Читаем Женское оружие полностью

– Знаешь, а ведь я не хотела отпускать Мишаню в эту поездку, боялась, что не оправился он еще после ранения. – Анна начала издалека, словно ей нужен был разбег. – А сейчас вот довольна, что не стала держать его. Андрей-то только из-за Мишани тогда поехал. И рада я, что нашлась наконец баба, которая его поняла и которую он сам оценить смог. Не только у меня – у батюшки Корнея за него тоже давно душа болит, да сделать ничего было нельзя. Бабы его осудили, от общества отринули, и только баба могла ему помочь, но такая, от которой он ту помощь сам принять согласится.

– Не понимаю, – задумчиво, будто про себя проговорила Аринка. – Я его глаза видела, и душу в них, только скрыта она глубоко, словно спрятана ото всех, и даже от него самого. И как это у вас ни одной бабы не нашлось, которая бы его понять попыталась?!

– Да дело тут вот в чем… – Анна устроилась поудобней, взяла по привычке в руки какое-то рукоделие, но тут же отложила и начала рассказывать:

– Перво-наперво отвечу тебе на то, что легче всего объяснить: отчего такого воина, как Андрей, у нас, в воинском поселении, как ты сказала, за человека не считают. Сама же знаешь, что не только у нас, но и в других местах зрелый муж, не имеющий детей, неполноправен. Кое-где с такими обходятся еще и посуровее, чем у нас, и ничего удивительного в том нет – пустоцвет. А вот отчего с ним приключилась такая беда, что не имеет он ни жены, ни детей, уже иной разговор. Только сразу хочу тебя предупредить: история давняя, меня тогда в Ратном еще не было, так что многое знаю с чужих слов. А чужие слова, сама понимаешь… Это первое.

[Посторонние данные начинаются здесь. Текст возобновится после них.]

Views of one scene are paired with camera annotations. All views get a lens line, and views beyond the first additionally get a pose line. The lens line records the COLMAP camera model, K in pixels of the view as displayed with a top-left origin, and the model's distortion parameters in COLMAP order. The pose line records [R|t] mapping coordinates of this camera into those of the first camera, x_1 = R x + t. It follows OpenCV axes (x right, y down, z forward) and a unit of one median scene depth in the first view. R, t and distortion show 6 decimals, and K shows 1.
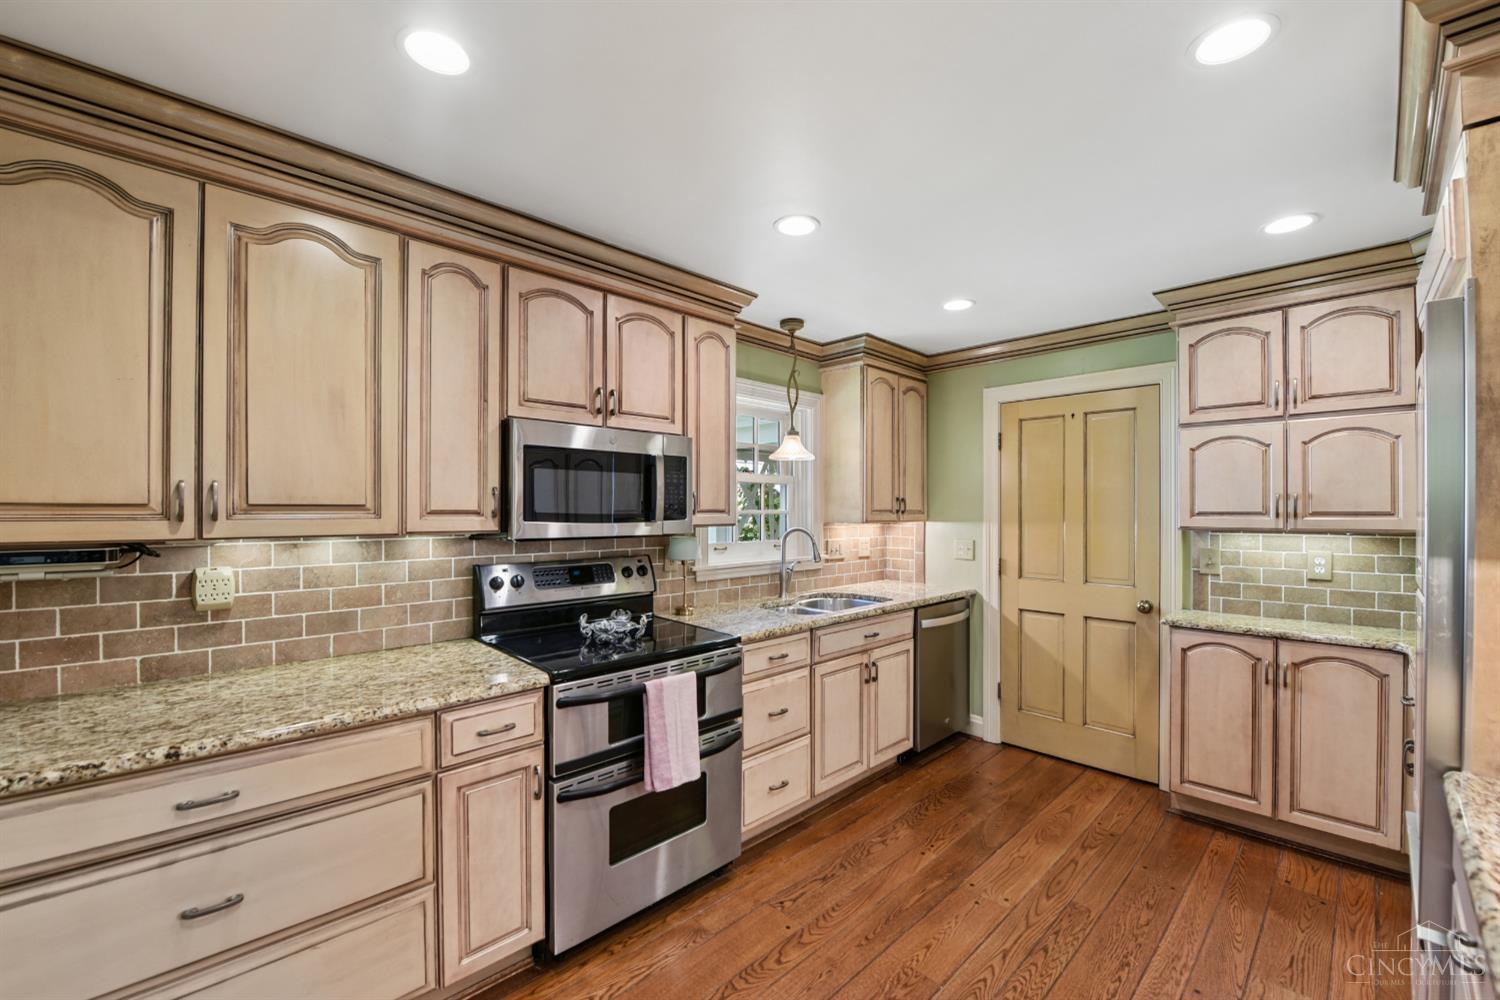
lens RADIAL K [[613.8, 0, 740.7], [0, 613.8, 509.4], [0, 0, 1]] dist [-0.023408, -0.000547]
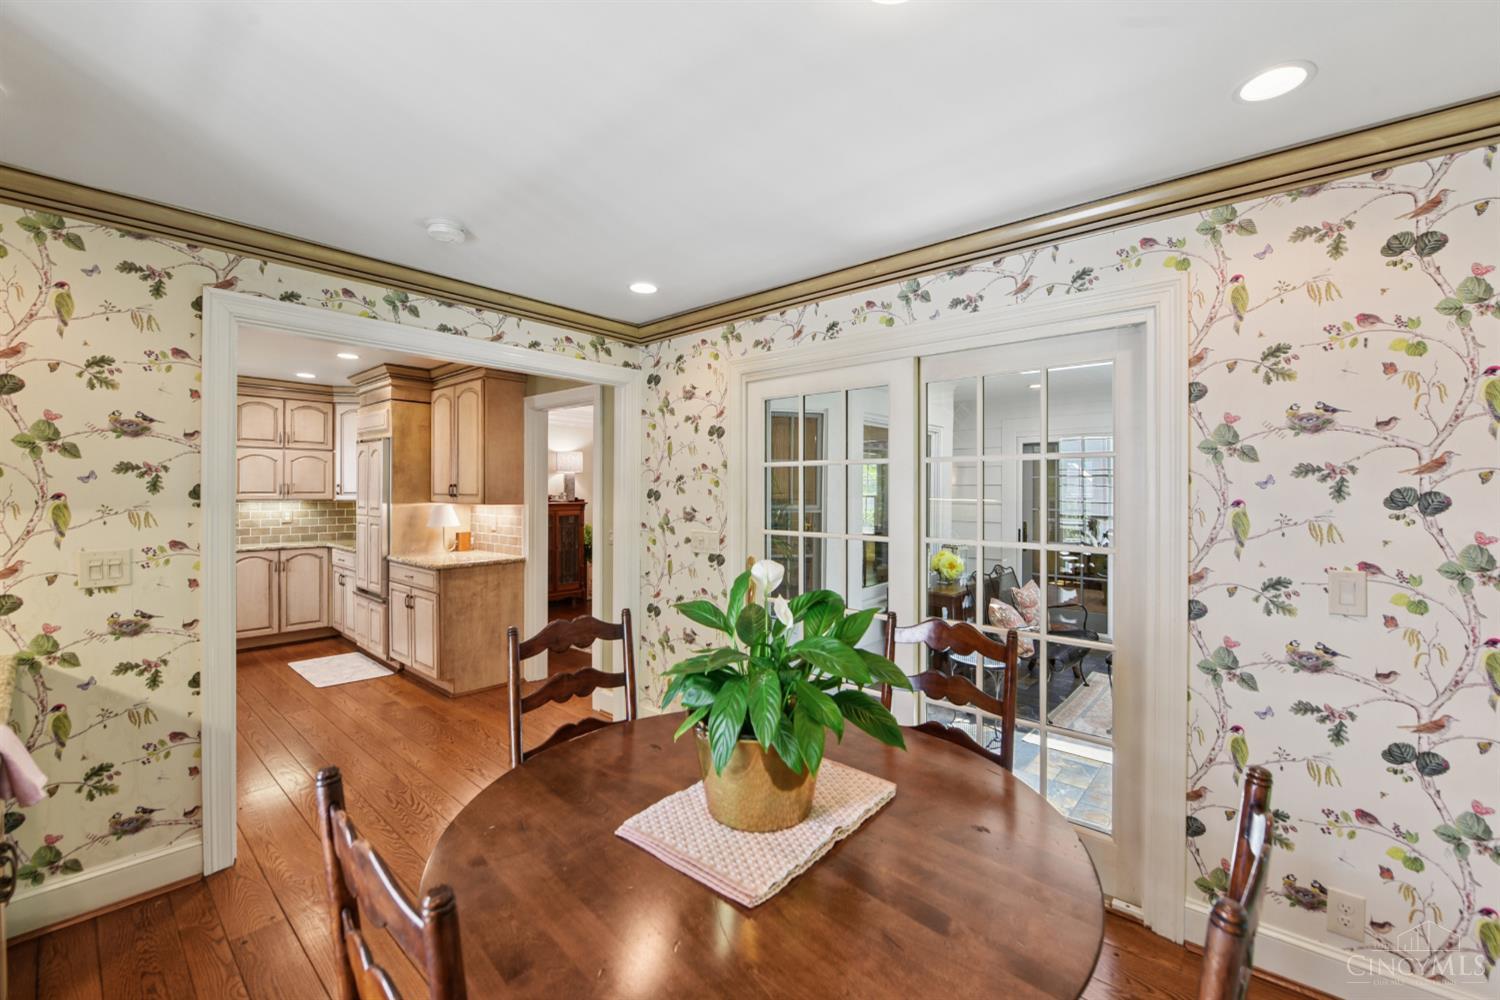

Второе. Есть в Ратном нечто, чего бабам знать не положено – мужские воинские тайны. Считается, что и не знаем. – Анна усмехнулась. – Хотя опять же сама понимаешь… Правда, одно дело знать, а другое – свое знание на людях выказывать. Скверно это у нас кончается, очень скверно. Были случаи. Поэтому сейчас от меня услышишь – и все. В другой раз я с тобой и разговаривать об этом не стану, даже вид сделаю, что не понимаю, о чем речь. Не удивляйся и не обижайся. А к другим с этим разговором подходить…

Арина раскрыла было рот, чтобы пообещать, но Анна движением руки велела ей молчать – дескать, поняла, что от тебя требуется, и ладно.

– Ведомо тебе или нет, и спрашивать не буду, но с давних времен, еще до принятия креста, воины у славян воспитывались в особых слободах под присмотром жрецов Перуна. Женщины туда не допускались ни под каким видом, и что там творится, знать им было не положено. Наказание за нарушение такого правила только одно – смерть. Здесь у нас, в Погорынье, такая слобода тоже была. Вернее, я так думаю, что была. Сейчас, похоже, нет. Во всяком случае, новиков мы воспитываем у себя в Ратном. Только вот думаю я… – Анна помолчала, а потом сочла нужным пояснить: – Есть у меня причины так думать, какие – не скажу, но есть. Так вот: думаю я, что Андрей один из последних, а может быть, и самый последний выученик такой Перуновой слободы. Забрали его из семьи еще мальцом совсем, а вернулся он в Ратное уже новиком, да еще каким! Никто из ровесников ни силой, ни ловкостью, ни воинскими умениями сравниться с ним не мог.

Казалось бы, только гордиться да радоваться, но беду свою он в себе принес именно оттуда. Ты когда-нибудь видела отрока или молодого мужчину, который долгое время прожил среди мужей и с женщинами никак не общался?

– Нет, не видала.

Анна помолчала, подбирая слова, потом продолжила вроде бы совсем о другом:

– Как девицы на посиделках язвят да над сверстниками насмехаются, ты не хуже меня знаешь. Но не со зла, а чтобы внимание к себе привлечь, так ведь?

Аринка молча кивнула. Слушала она сосредоточенно, казалось, не только ушами – всем телом своим рассказ Анны впитывала.

– А теперь представь себе отрока, на любые поносные слова привыкшего отвечать ударом кулака или, того пуще – хвататься за нож. Он же понятия не имеет, что на слово словом же ответить можно, не приучен. Ну нет у мужей такого в заводе – обидные слова на ветер бросать. А тут девки, с ними драться-то не будешь. И что ему делать? Только смолчать и уйти. Это воину-то? Уйти – значит струсить. И так раз за разом, потому как естество свое берет, тянет его к девкам. А они знай себе стараются – приметили уже, нашли себе игрушку. И сверстники, которых он в воинском деле на голову превосходит, тут же вместе с девками над ним смеются.